== WORK ITEM ==
Please repeat the data below exactly, with the pictures removed.

== RAW DATA ==
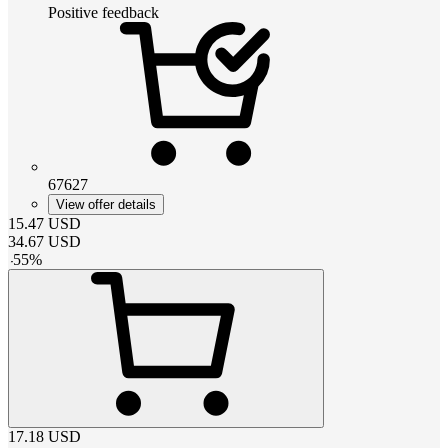
Positive feedback
67627
View offer details
15.47
USD
34.67
USD
-
55
%
17.18
USD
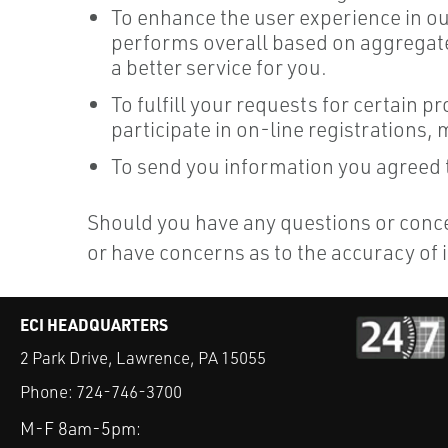
To enhance the user experience in o
performs overall based on aggregate 
a better service for you.
To fulfill your requests for certain 
participate in on-line registrations,
To send you information you agreed to
Should you have any questions or concer
or have concerns as to the accuracy of
ECI HEADQUARTERS
2 Park Drive, Lawrence, PA 15055
Phone:
724-746-3700
M-F 8am-5pm:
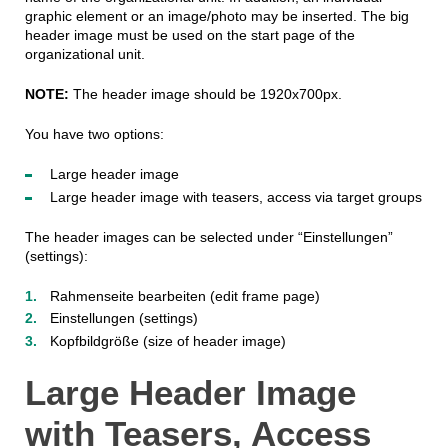
graphic element or an image/photo may be inserted. The big
header image must be used on the start page of the
organizational unit.
NOTE:
The header image should be 1920x700px.
You have two options:
Large header image
Large header image with teasers, access via target groups
The header images can be selected under “Einstellungen”
(settings):
Rahmenseite bearbeiten (edit frame page)
Einstellungen (settings)
Kopfbildgröße (size of header image)
Large Header Image
with Teasers, Access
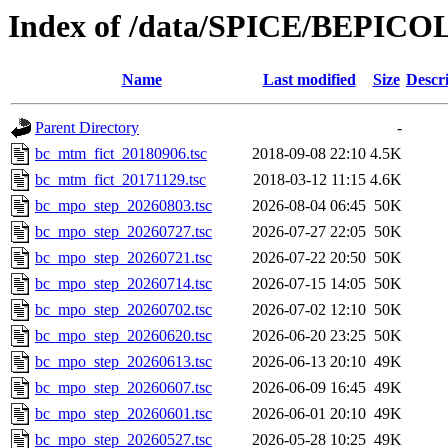
Index of /data/SPICE/BEPICO
Name
Last modified
Size
Descr
Parent Directory
-
bc_mtm_fict_20180906.tsc
2018-09-08 22:10
4.5K
bc_mtm_fict_20171129.tsc
2018-03-12 11:15
4.6K
bc_mpo_step_20260803.tsc
2026-08-04 06:45
50K
bc_mpo_step_20260727.tsc
2026-07-27 22:05
50K
bc_mpo_step_20260721.tsc
2026-07-22 20:50
50K
bc_mpo_step_20260714.tsc
2026-07-15 14:05
50K
bc_mpo_step_20260702.tsc
2026-07-02 12:10
50K
bc_mpo_step_20260620.tsc
2026-06-20 23:25
50K
bc_mpo_step_20260613.tsc
2026-06-13 20:10
49K
bc_mpo_step_20260607.tsc
2026-06-09 16:45
49K
bc_mpo_step_20260601.tsc
2026-06-01 20:10
49K
bc_mpo_step_20260527.tsc
2026-05-28 10:25
49K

== COMPLETED TASK ==
Positive feedback
67627
View offer details
15.47
USD
34.67
USD
-
55
%
17.18
USD
To enhance the user experience in o
performs overall based on aggregate 
a better service for you.
To fulfill your requests for certain 
participate in on-line registrations,
To send you information you agreed to
Should you have any questions or concer
or have concerns as to the accuracy of
ECI HEADQUARTERS
2 Park Drive, Lawrence, PA 15055
Phone:
724-746-3700
M-F 8am-5pm:
graphic element or an image/photo may be inserted. The big
header image must be used on the start page of the
organizational unit.
NOTE:
The header image should be 1920x700px.
You have two options:
Large header image
Large header image with teasers, access via target groups
The header images can be selected under “Einstellungen”
(settings):
Rahmenseite bearbeiten (edit frame page)
Einstellungen (settings)
Kopfbildgröße (size of header image)
Large Header Image
with Teasers, Access
Index of /data/SPICE/BEPICO
Name
Last modified
Size
Descr
Parent Directory
-
bc_mtm_fict_20180906.tsc
2018-09-08 22:10
4.5K
bc_mtm_fict_20171129.tsc
2018-03-12 11:15
4.6K
bc_mpo_step_20260803.tsc
2026-08-04 06:45
50K
bc_mpo_step_20260727.tsc
2026-07-27 22:05
50K
bc_mpo_step_20260721.tsc
2026-07-22 20:50
50K
bc_mpo_step_20260714.tsc
2026-07-15 14:05
50K
bc_mpo_step_20260702.tsc
2026-07-02 12:10
50K
bc_mpo_step_20260620.tsc
2026-06-20 23:25
50K
bc_mpo_step_20260613.tsc
2026-06-13 20:10
49K
bc_mpo_step_20260607.tsc
2026-06-09 16:45
49K
bc_mpo_step_20260601.tsc
2026-06-01 20:10
49K
bc_mpo_step_20260527.tsc
2026-05-28 10:25
49K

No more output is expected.